Calcula-se que a peste negra, provocada por uma bactéria, acabou com um terço da população da Europa. A gripe espanhola matava até 20% dos infectados e aniquilou 6% da população mundial. Para muitos dos habitantes da América pré-colombiana, embora não os exterminassem completamente, os vírus provocavam uma espécie de fim do mundo. “Na colonização da América, o principal soldado foram os vírus”, afirma Víctor Briones, professor de saúde animal da Faculdade de Veterinária da Universidade Complutense de Madri.

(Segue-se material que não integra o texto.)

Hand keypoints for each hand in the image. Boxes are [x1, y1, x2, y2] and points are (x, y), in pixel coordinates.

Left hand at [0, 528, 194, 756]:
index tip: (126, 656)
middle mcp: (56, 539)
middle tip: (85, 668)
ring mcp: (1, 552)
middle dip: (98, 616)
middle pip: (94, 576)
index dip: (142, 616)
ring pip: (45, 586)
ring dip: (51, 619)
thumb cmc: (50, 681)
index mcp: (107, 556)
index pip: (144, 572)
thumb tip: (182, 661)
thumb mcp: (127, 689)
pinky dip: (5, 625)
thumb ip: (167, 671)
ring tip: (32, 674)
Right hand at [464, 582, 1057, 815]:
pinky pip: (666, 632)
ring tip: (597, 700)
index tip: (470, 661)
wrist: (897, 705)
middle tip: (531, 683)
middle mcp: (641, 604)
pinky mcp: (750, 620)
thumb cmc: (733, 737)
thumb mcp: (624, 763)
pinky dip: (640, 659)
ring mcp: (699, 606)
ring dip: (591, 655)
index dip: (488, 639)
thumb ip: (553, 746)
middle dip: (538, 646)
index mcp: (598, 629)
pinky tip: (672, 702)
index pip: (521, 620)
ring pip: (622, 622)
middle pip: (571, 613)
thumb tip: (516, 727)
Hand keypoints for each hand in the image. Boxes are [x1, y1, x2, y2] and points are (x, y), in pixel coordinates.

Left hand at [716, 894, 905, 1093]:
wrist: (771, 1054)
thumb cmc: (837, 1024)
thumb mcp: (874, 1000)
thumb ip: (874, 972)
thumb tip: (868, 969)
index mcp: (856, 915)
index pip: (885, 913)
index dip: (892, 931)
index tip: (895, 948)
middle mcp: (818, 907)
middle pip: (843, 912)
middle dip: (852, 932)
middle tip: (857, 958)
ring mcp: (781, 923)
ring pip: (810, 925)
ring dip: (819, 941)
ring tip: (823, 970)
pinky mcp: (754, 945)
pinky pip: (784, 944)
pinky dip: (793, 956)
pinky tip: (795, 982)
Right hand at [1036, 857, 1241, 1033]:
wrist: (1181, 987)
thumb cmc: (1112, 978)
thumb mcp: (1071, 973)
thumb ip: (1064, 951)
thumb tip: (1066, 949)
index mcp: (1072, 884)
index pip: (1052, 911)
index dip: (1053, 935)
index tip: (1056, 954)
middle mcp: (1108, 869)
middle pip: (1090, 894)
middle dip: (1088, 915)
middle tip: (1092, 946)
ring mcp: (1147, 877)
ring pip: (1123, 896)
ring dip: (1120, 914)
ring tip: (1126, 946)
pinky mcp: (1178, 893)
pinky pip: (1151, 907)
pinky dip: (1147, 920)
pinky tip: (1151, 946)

“Que uma infecção coloque em perigo a continuidade de uma espécie é muito difícil, embora isso quase tenha acontecido com doenças às vezes banais, como a sarna na camurça-dos-pirineus [uma espécie de caprino]. E a peste bovina provocou tanta mortandade na Europa que levou à fundação das faculdades de veterinária”, prossegue Briones. Em humanos, a gripe espanhola de 1918 “despovoou as zonas rurais”, e a praga de Justiniano do século VII pôde ter influenciado o final do Império Romano. “Reduziu a população de tal maneira que não havia braços para cultivar a terra nem gente para defender a fronteira. A ordem social se alterou”, diz Briones. E conclui: embora ele veja a possibilidade de que uma doença provoque uma grande mortandade, considera muito difícil a extinção da humanidade por essa via.

Ainda que não haja extinção, algumas doenças que não chamam a atenção do público nos países desenvolvidos matam centenas de milhares de pessoas. Somente o HIV, a tuberculose e a malária acabam com a vida de cerca de 2,5 milhões de pessoas por ano, a maioria nos países pobres. “Em cidades como Jacarta, Dar es Salaam [Tanzânia] e Cairo, onde a maior parte da população não mora em edifícios de vidro e aço, mas de chapa e latão, onde há uma imigração em massa, uma gestão deficiente dos resíduos e pouco acesso aos recursos sanitários, há doenças que provocam uma grande mortandade”, afirma Briones. A hecatombe ali não é um medo difuso no futuro, mas a vida cotidiana.

A gripe espanhola, uma das maiores pandemias conhecidas, acabou com apenas cerca de 6% da população mundial

Durante as guerras napoleônicas, 80% dos marinheiros ingleses mortos faleceram por doenças e acidentes, não pelas armas inimigas.